(Page text)
◇ ◇ ◇ ◇ ◇

For this, my final post for the course, I would like to take a different tone from what I typically write. I usually try to roll some aspect of readings or discussions we have had in class that struck me into an argument or a larger, related point. This post is not going to be that. This post is going to be a culmination and examination of the alarming things I have read and seen throughout the semester that, in my opinion, are leading Americans down a dark, frightening road.
It is perhaps too easy and too tempting to take a defeatist, cynical view of the state of modern American political communication, but that is because there is so much to be cynical about. I came to this course with a bit of (perhaps naive) optimism intact, hoping to leave with a better understanding of the ins and outs of political communication, particularly as it is concerned with the field of journalism, because it is a relationship that has always fascinated me. However, now that I am nearing the end of the course, I have to honestly say that I wish I could press F5 (refresh, for those uninformed) over and over until I had unlearned everything that I now know.
I think the crack in the foundation started for me with “The Outrage Industry,” a piece by Berry and Sobieraj. While of course I already knew that there was such a thing in existence, as evidenced by Fox News (and I use the term “news” very loosely in referring to that network), I do not think I had fully grasped the extent to which news in this country had changed.
It is easy to point to Fox News as the glaring example, but after reading that piece I started to see all of the news that I consumed on a daily basis in a very different light, and I was astounded by how even more moderate outlets like CNN and the liberal stronghold MSNBC were engaging in the very same tactics. I think that the most alarming part of this for me was that, until that point, I had not even stopped to consider those two networks as being part of the outrage industry. In my mind, outrage belonged solely to the right wing. Yet, as I thought more about it, I saw news figures I had come to know and trust like Rachel Maddow and Chris Hayes ginning people up on outrage as well, albeit in a much less obvious and more nuanced fashion.
I also began to see it online, where almost every headline was some reaction to something that someone said that someone else did not like. The Politically Correct Police were everywhere, ready and willing at any moment to swarm and strike out at anyone who said something they deemed inappropriate. Perhaps the most stark case of this I encountered was when comedian Bill Maher had Ben Affleck on his show and the two had a heated debate about Islam and Islamophobia. The social media (and news media) backlash toward Maher in the following days and weeks was astounding to me. I could not help thinking that today’s media had become dominated by outrage, that the entire news cycle is fed and maintained by a steady stream of it.
The crack in the foundation of my naivete only grew larger after reading Alexander’s “The Performance of Politics.” This was another case of delving deeper into something that I already knew to be true. I think that, in all honesty, most Americans know that all of politics is a performance, a drawn-out game of charades, but for whatever reason we all accept it and get caught up in it anyway.

◇ ◇ ◇ ◇ ◇

(Given task a) Could you repeat everything in the records from the line containing "collectors: C. V. Morton" down to the end of the records, including both ends?

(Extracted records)
◇ ◇ ◇ ◇ ◇

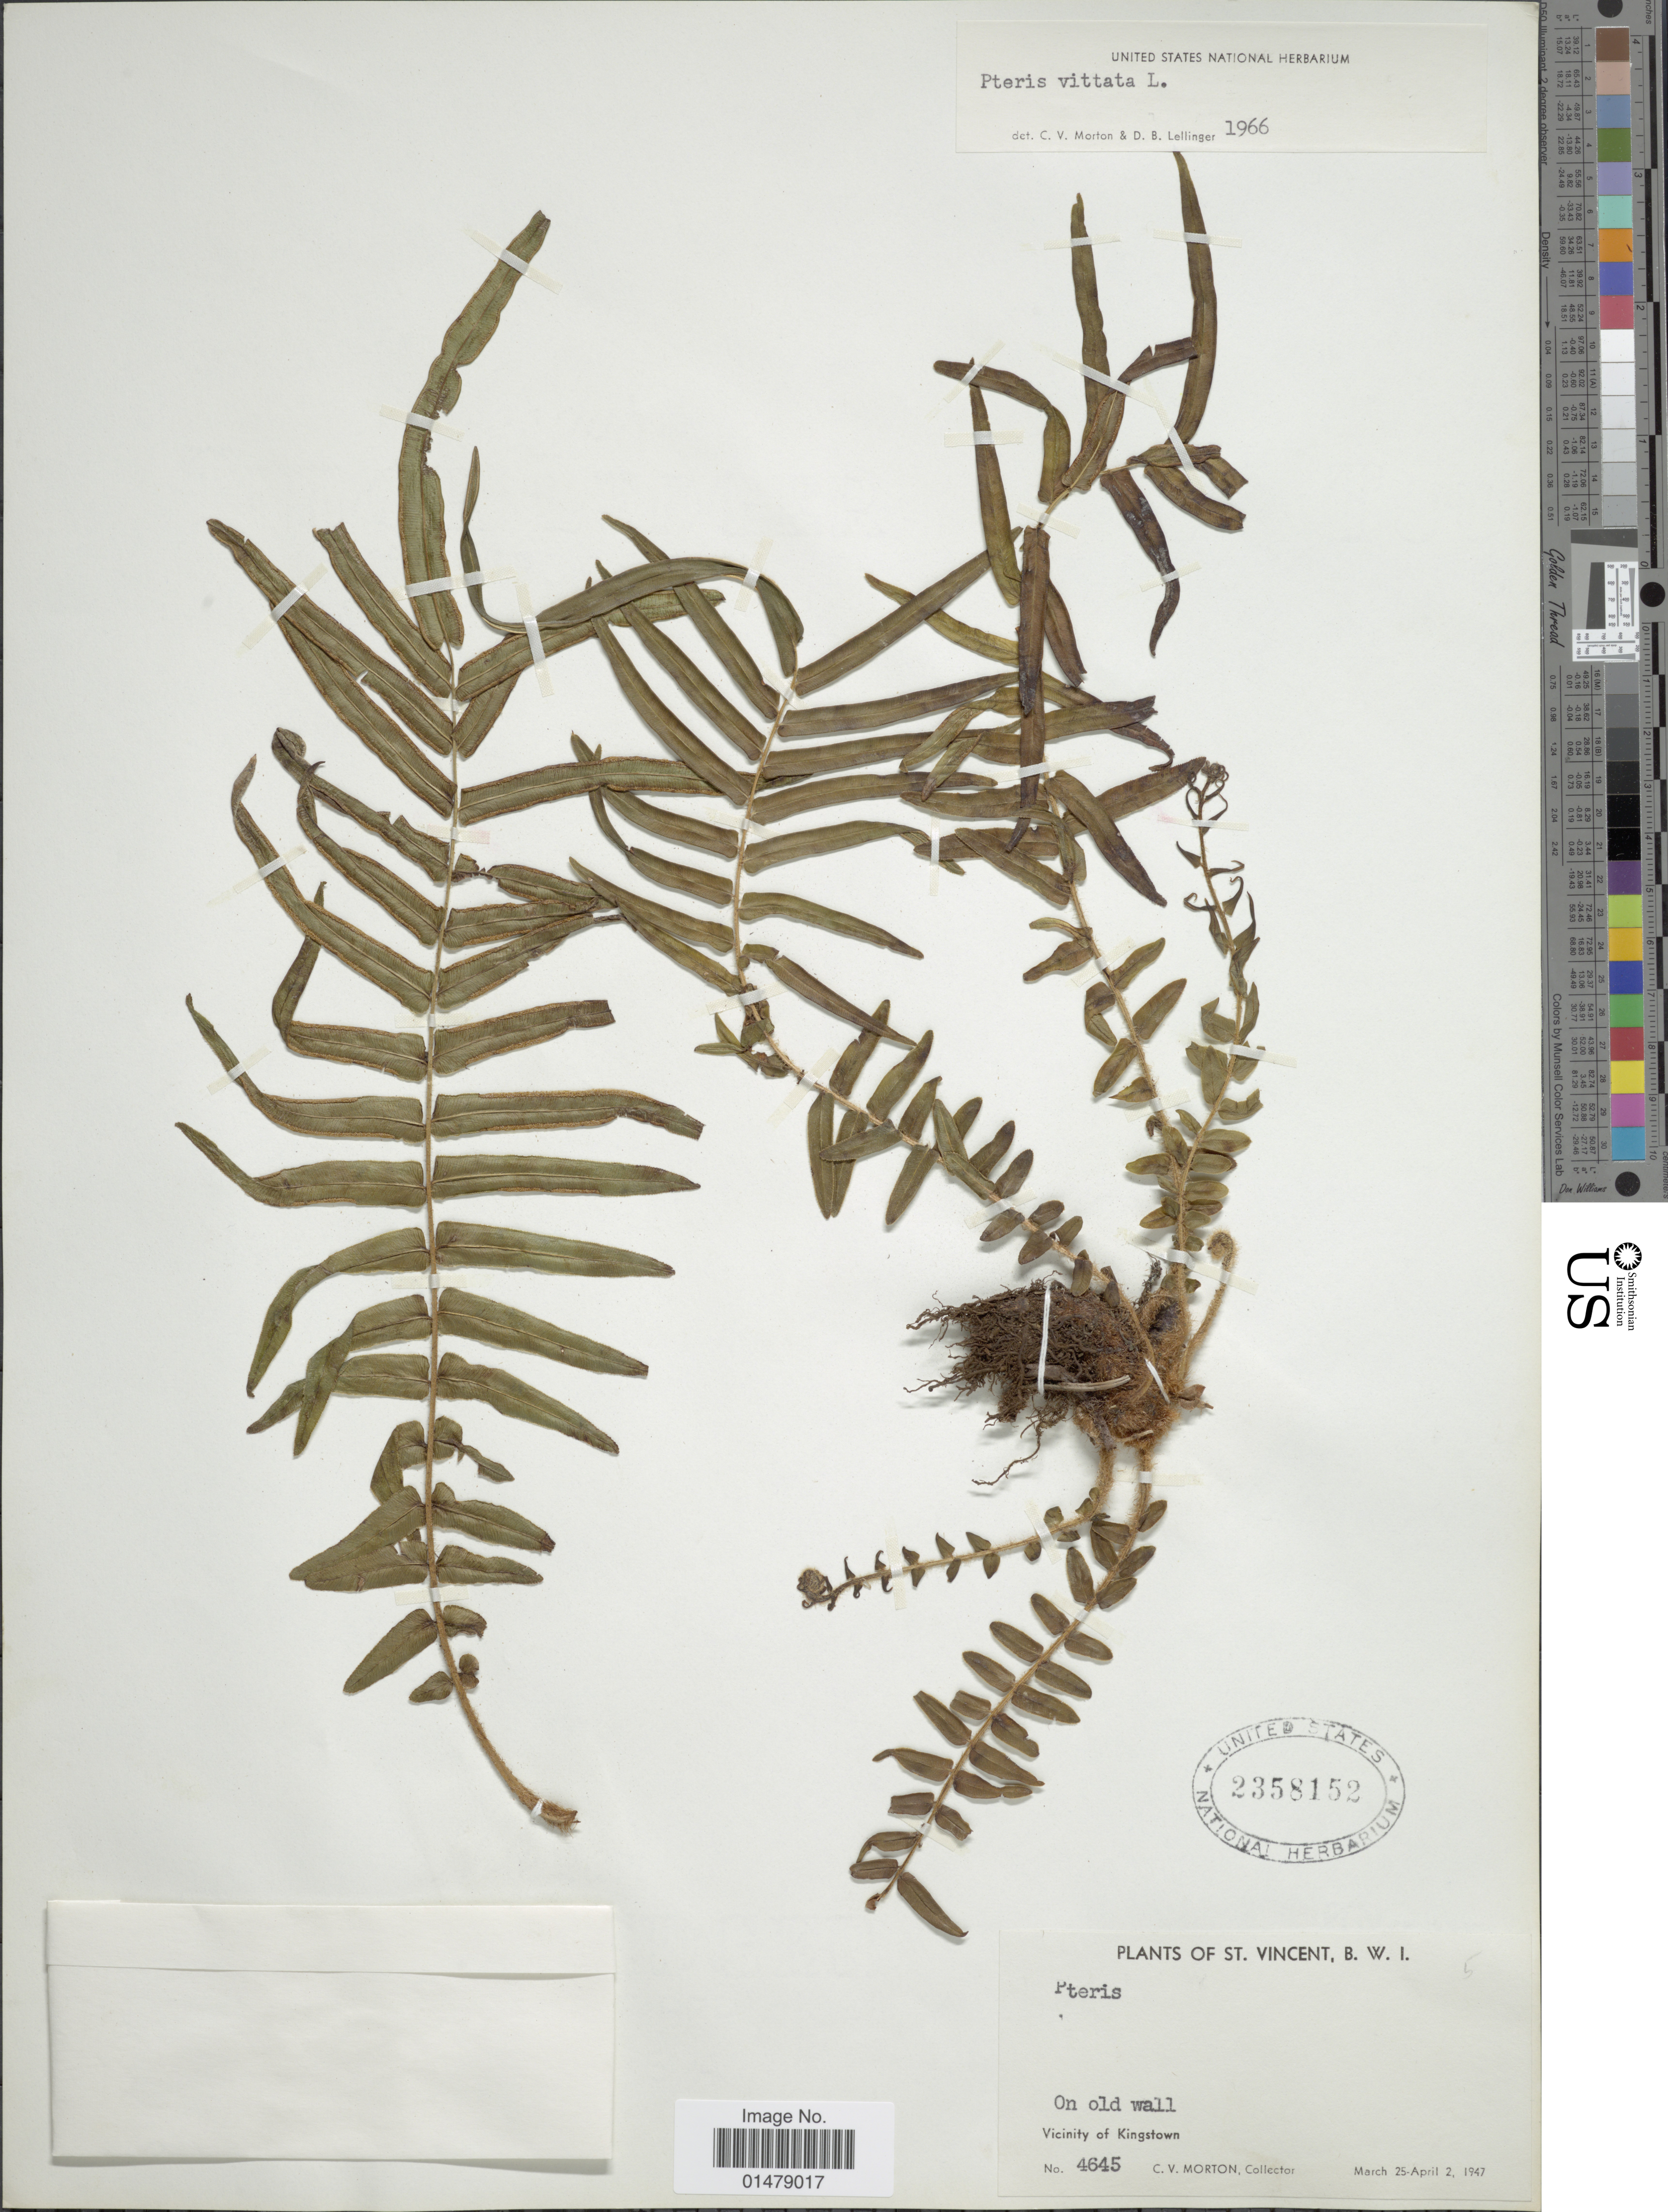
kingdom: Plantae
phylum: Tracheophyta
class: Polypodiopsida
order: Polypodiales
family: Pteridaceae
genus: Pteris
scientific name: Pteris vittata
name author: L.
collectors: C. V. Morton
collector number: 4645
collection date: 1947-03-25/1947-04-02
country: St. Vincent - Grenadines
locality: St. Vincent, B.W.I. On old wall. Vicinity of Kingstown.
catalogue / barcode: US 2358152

◇ ◇ ◇ ◇ ◇

(Given task b) Could you update the passage of the post on political communication running from "I also began" down to "stream of it.", with "heated debate" replaced by "fierce argument"?

(Exercise response a)
collectors: C. V. Morton
collector number: 4645
collection date: 1947-03-25/1947-04-02
country: St. Vincent - Grenadines
locality: St. Vincent, B.W.I. On old wall. Vicinity of Kingstown.
catalogue / barcode: US 2358152

(Exercise response b)
I also began to see it online, where almost every headline was some reaction to something that someone said that someone else did not like. The Politically Correct Police were everywhere, ready and willing at any moment to swarm and strike out at anyone who said something they deemed inappropriate. Perhaps the most stark case of this I encountered was when comedian Bill Maher had Ben Affleck on his show and the two had a fierce argument about Islam and Islamophobia. The social media (and news media) backlash toward Maher in the following days and weeks was astounding to me. I could not help thinking that today’s media had become dominated by outrage, that the entire news cycle is fed and maintained by a steady stream of it.